Wir kennen die „Verkehrssünder“, die „Alkoholsünder“, die „Steuersünder“. In vielen Zusammenhängen ist uns das Wort „Sünde“ bis auf den heutigen Tag vertraut. Auch wenn es ein sehr altes Wort ist, das der kirchlichen Tradition und der christlichen Theologie entstammt. Meistens verwenden wir es, wenn wir ein moralisches Fehlverhalten von Menschen meinen. So ist „Sünde“ zu einem Allerweltsbegriff geworden, ohne tieferen Sinn.

Eigentlich aber hat dieses Wort einen tieferen Sinn.
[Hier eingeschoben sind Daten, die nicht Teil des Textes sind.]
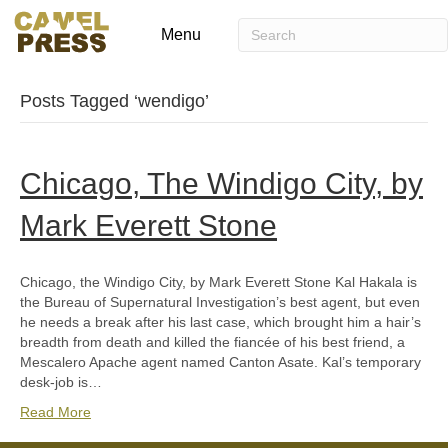
Menu
Posts Tagged ‘wendigo’
Chicago, The Windigo City, by
Mark Everett Stone
Chicago, the Windigo City, by Mark Everett Stone Kal Hakala is
the Bureau of Supernatural Investigation’s best agent, but even
he needs a break after his last case, which brought him a hair’s
breadth from death and killed the fiancée of his best friend, a
Mescalero Apache agent named Canton Asate. Kal’s temporary
desk-job is…
Read More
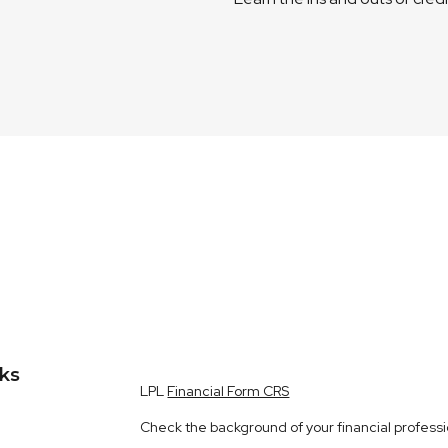
nks
LPL
Financial Form CRS
Check the background of your financial profess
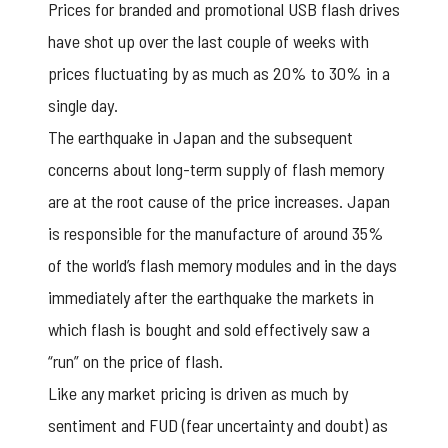
Prices for branded and promotional USB flash drives
have shot up over the last couple of weeks with
prices fluctuating by as much as 20% to 30% in a
single day.
The earthquake in Japan and the subsequent
concerns about long-term supply of flash memory
are at the root cause of the price increases. Japan
is responsible for the manufacture of around 35%
of the world’s flash memory modules and in the days
immediately after the earthquake the markets in
which flash is bought and sold effectively saw a
“run” on the price of flash.
Like any market pricing is driven as much by
sentiment and FUD (fear uncertainty and doubt) as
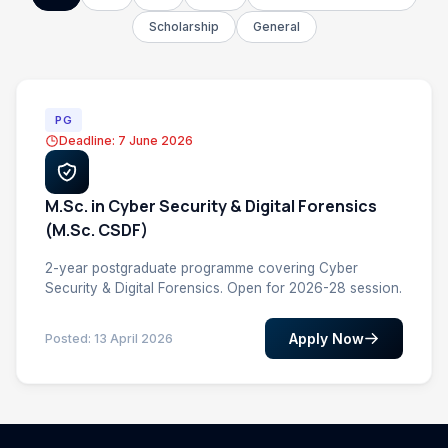
Scholarship
General
PG
Deadline: 7 June 2026
M.Sc. in Cyber Security & Digital Forensics
(M.Sc. CSDF)
2-year postgraduate programme covering Cyber
Security & Digital Forensics. Open for 2026-28 session.
Apply Now
Posted: 13 April 2026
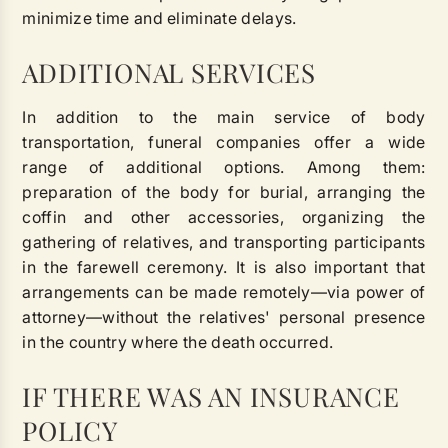
minimize time and eliminate delays.
ADDITIONAL SERVICES
In addition to the main service of body
transportation, funeral companies offer a wide
range of additional options. Among them:
preparation of the body for burial, arranging the
coffin and other accessories, organizing the
gathering of relatives, and transporting participants
in the farewell ceremony. It is also important that
arrangements can be made remotely—via power of
attorney—without the relatives' personal presence
in the country where the death occurred.
IF THERE WAS AN INSURANCE
POLICY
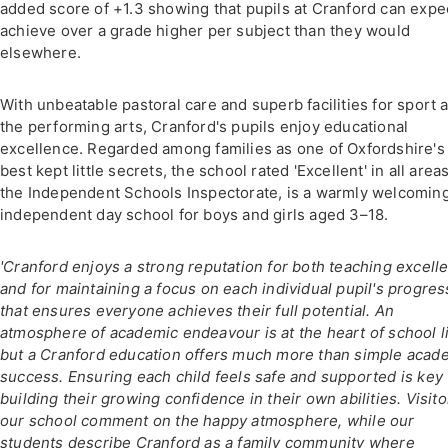
added score of +1.3 showing that pupils at Cranford can expe
achieve over a grade higher per subject than they would
elsewhere.
With unbeatable pastoral care and superb facilities for sport 
the performing arts, Cranford's pupils enjoy educational
excellence. Regarded among families as one of Oxfordshire's
best kept little secrets, the school rated 'Excellent' in all area
the Independent Schools Inspectorate, is a warmly welcoming
independent day school for boys and girls aged 3–18.
'Cranford enjoys a strong reputation for both teaching excell
and for maintaining a focus on each individual pupil's progres
that ensures everyone achieves their full potential. An
atmosphere of academic endeavour is at the heart of school li
but a Cranford education offers much more than simple acad
success. Ensuring each child feels safe and supported is key 
building their growing confidence in their own abilities. Visito
our school comment on the happy atmosphere, while our
students describe Cranford as a family community where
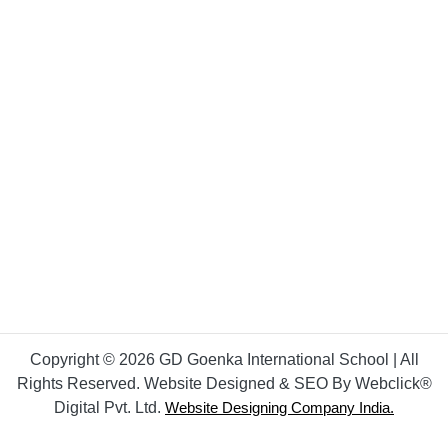
Copyright © 2026 GD Goenka International School | All
Rights Reserved. Website Designed & SEO By Webclick®
Digital Pvt. Ltd.
Website Designing Company India.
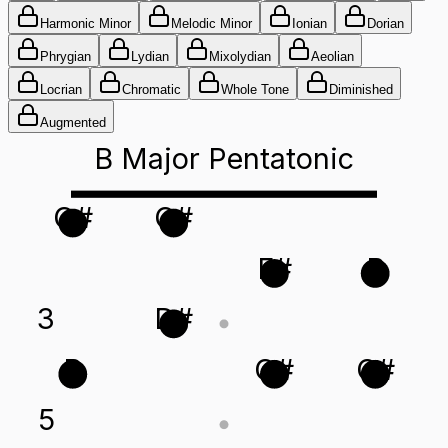
Harmonic Minor
Melodic Minor
Ionian
Dorian
Phrygian
Lydian
Mixolydian
Aeolian
Locrian
Chromatic
Whole Tone
Diminished
Augmented
B Major Pentatonic
G#
C#
F#
B
3
D#
B
G#
C#
5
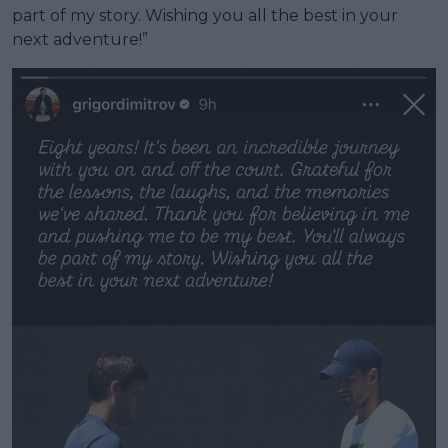
part of my story. Wishing you all the best in your
next adventure!”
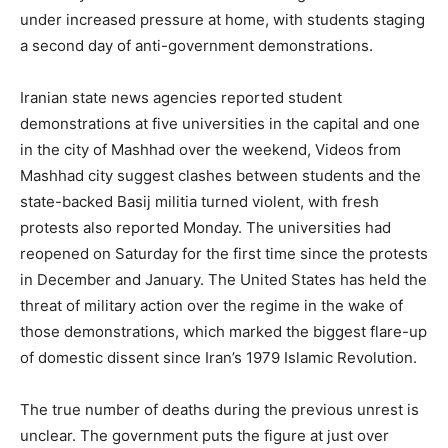
under increased pressure at home, with students staging
a second day of anti-government demonstrations.
Iranian state news agencies reported student
demonstrations at five universities in the capital and one
in the city of Mashhad over the weekend, Videos from
Mashhad city suggest clashes between students and the
state-backed Basij militia turned violent, with fresh
protests also reported Monday. The universities had
reopened on Saturday for the first time since the protests
in December and January. The United States has held the
threat of military action over the regime in the wake of
those demonstrations, which marked the biggest flare-up
of domestic dissent since Iran’s 1979 Islamic Revolution.
The true number of deaths during the previous unrest is
unclear. The government puts the figure at just over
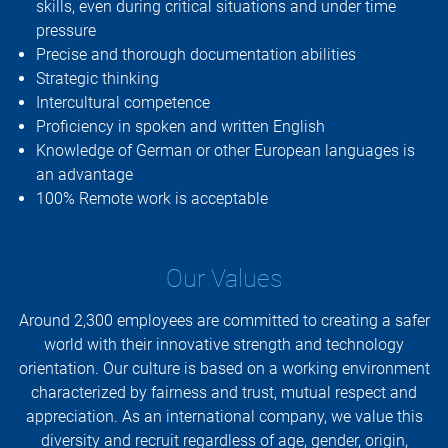
skills, even during critical situations and under time
pressure
Precise and thorough documentation abilities
Strategic thinking
Intercultural competence
Proficiency in spoken and written English
Knowledge of German or other European languages is
an advantage
100% Remote work is acceptable
Our Values
Around 2,300 employees are committed to creating a safer
world with their innovative strength and technology
orientation. Our culture is based on a working environment
characterized by fairness and trust, mutual respect and
appreciation. As an international company, we value this
diversity and recruit regardless of age, gender, origin,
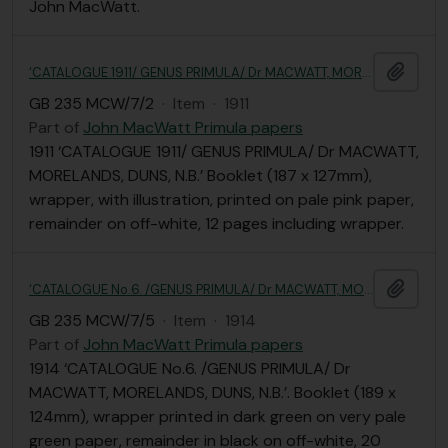
John MacWatt.
Add t
‘CATALOGUE 1911/ GENUS PRIMULA/ Dr MACWATT, MORELANDS, DUNS, N.B.’
GB 235 MCW/7/2
·
Item
·
1911
Part of
John MacWatt Primula papers
1911 ‘CATALOGUE 1911/ GENUS PRIMULA/ Dr MACWATT,
MORELANDS, DUNS, N.B.’ Booklet (187 x 127mm),
wrapper, with illustration, printed on pale pink paper,
remainder on off-white, 12 pages including wrapper.
Add t
‘CATALOGUE No.6. /GENUS PRIMULA/ Dr MACWATT, MORELANDS, DUNS, N.B.’
GB 235 MCW/7/5
·
Item
·
1914
Part of
John MacWatt Primula papers
1914 ‘CATALOGUE No.6. /GENUS PRIMULA/ Dr
MACWATT, MORELANDS, DUNS, N.B.’. Booklet (189 x
124mm), wrapper printed in dark green on very pale
green paper, remainder in black on off-white, 20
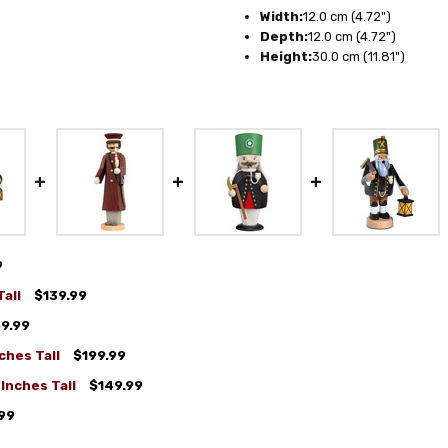
Width:
12.0 cm (4.72")
Depth:
12.0 cm (4.72")
Height:
30.0 cm (11.81")
9
all
$139.99
9.99
ches Tall
$199.99
Inches Tall
$149.99
99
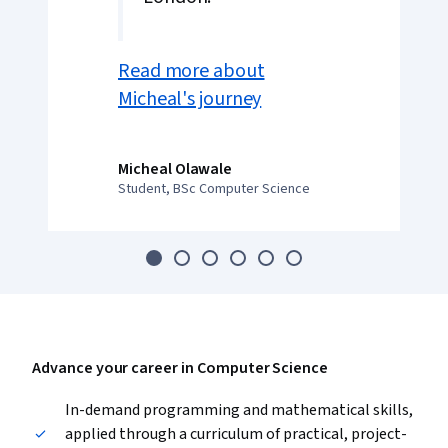
Read more about
Micheal's journey
Micheal Olawale
Student, BSc Computer Science
Advance your career in Computer Science
In-demand programming and mathematical skills,
applied through a curriculum of practical, project-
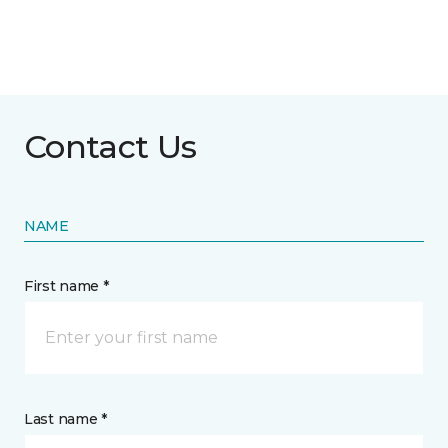
Contact Us
NAME
First name *
Last name *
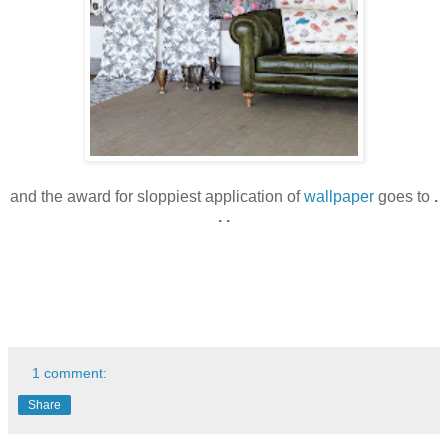
and the award for sloppiest application of
wallpaper
goes to
.
. .
1 comment:
Share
Denn es bezeichnet nach evangelischem Verständnis mehr als nur einzelne Fehltritte. Es beschreibt in grundsätzlicher Weise das Leben ohne Gott, die „Gott-Losigkeit“ des Menschen. Wer von Gott getrennt lebt, der lebt in der Sünde, abgesondert von seinem Schöpfer, bisweilen sogar in bewusster Auflehnung gegen ihn.

Davon erzählt die Geschichte vom „Sündenfall“ am Anfang der Bibel. Obwohl Gott es ihnen verboten hatte, greifen Adam und Eva nach den Früchten am Baum der Erkenntnis. Sie wollen sein wie Gott und überschreiten damit die ihnen gesetzte Grenze. Es gibt viele Beispiele, welche Folgen es hat, wenn Menschen grenzenlos werden und Gott spielen: Unmenschlichkeit und Gewalt, Tod und Zerstörung.

Die Bibel sagt aber auch, dass die Sünde nicht das letzte Wort über das Leben der Menschen behalten muss. Im Gegenteil, die biblische Botschaft handelt im Kern von der Treue und Liebe Gottes. Auch wenn sich die Menschen von Gott abwenden, geht er ihnen nach, um sie wieder mit sich selbst zu versöhnen. Dazu ist er in Jesus Christus Mensch geworden. Wer an diesen Jesus glaubt, lebt in einer erneuerten Gemeinschaft mit Gott und hat die Sünde hinter sich gelassen.

Dadurch kann er übrigens auch zu einem Segen für alle anderen Menschen werden. Denn Unmenschlichkeit und Gewalt, Tod und Zerstörung gehören dann nicht mehr zu seinem Handwerkszeug.